Repeat the lines below word for word, leaving out the pictures.

- _Extracted records_:
===============

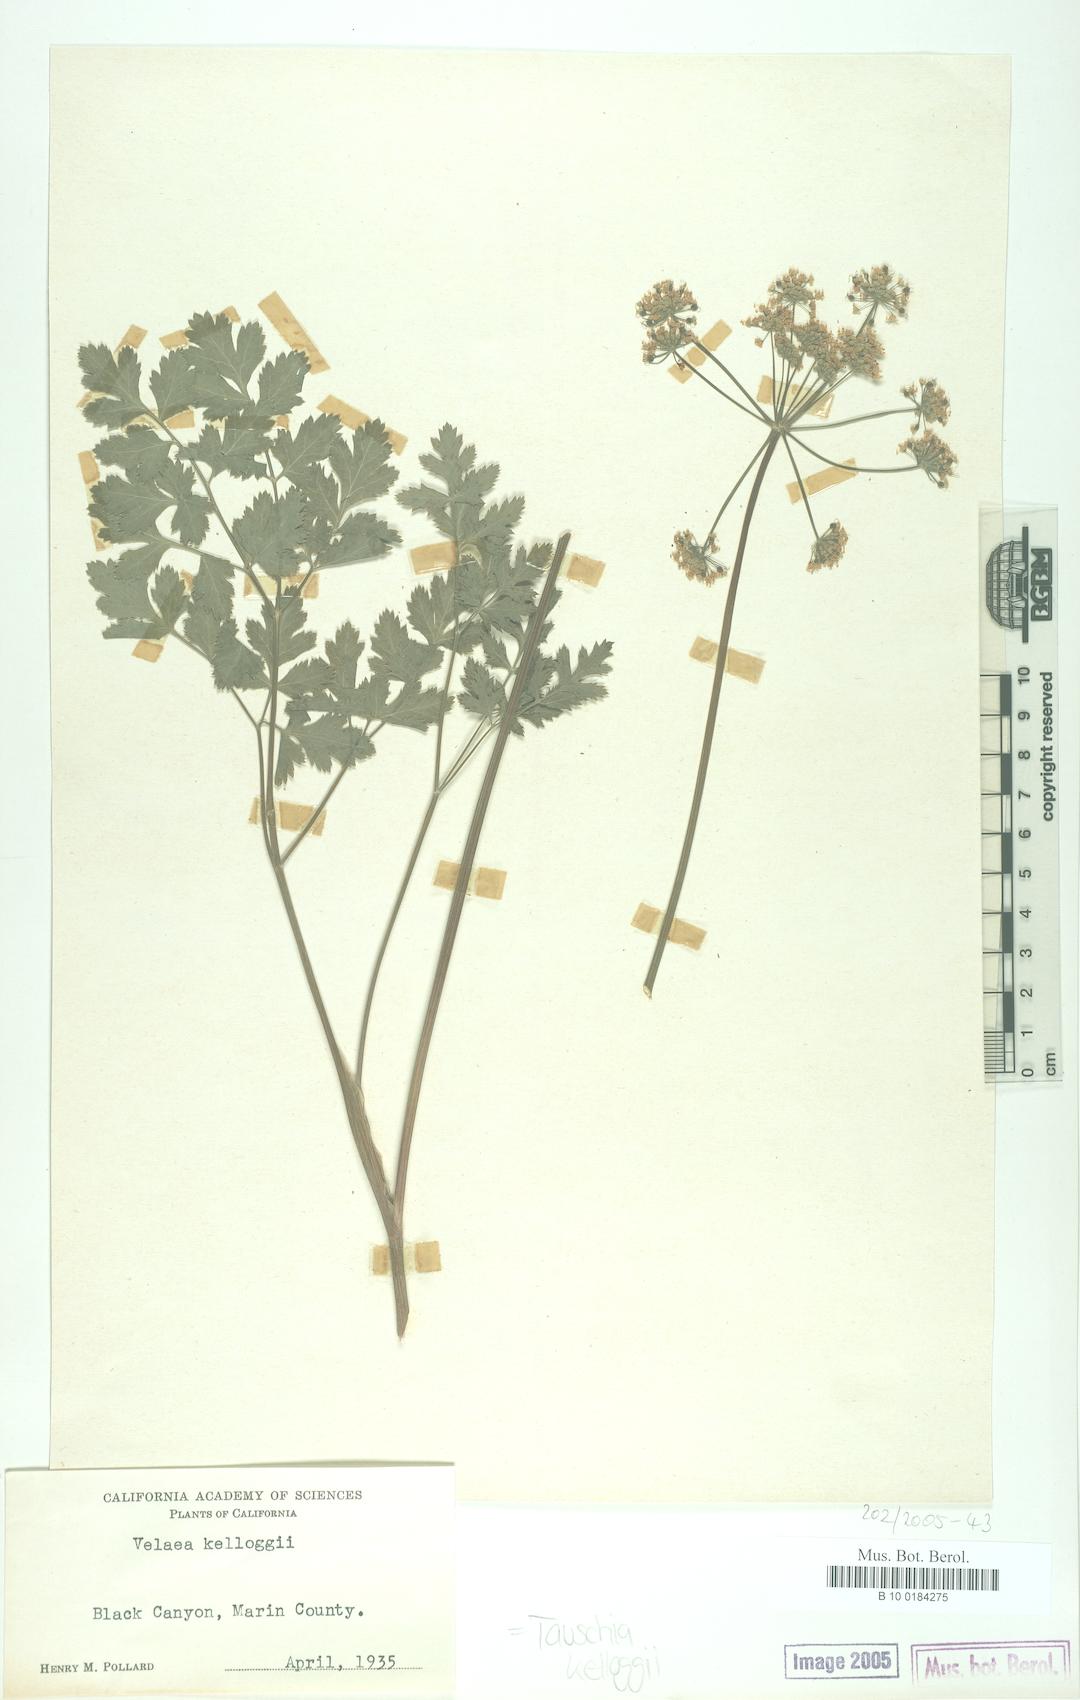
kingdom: Plantae
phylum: Tracheophyta
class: Magnoliopsida
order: Apiales
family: Apiaceae
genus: Tauschia
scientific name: Tauschia kelloggii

===============

- _Exercise output_:
kingdom: Plantae
phylum: Tracheophyta
class: Magnoliopsida
order: Apiales
family: Apiaceae
genus: Tauschia
scientific name: Tauschia kelloggii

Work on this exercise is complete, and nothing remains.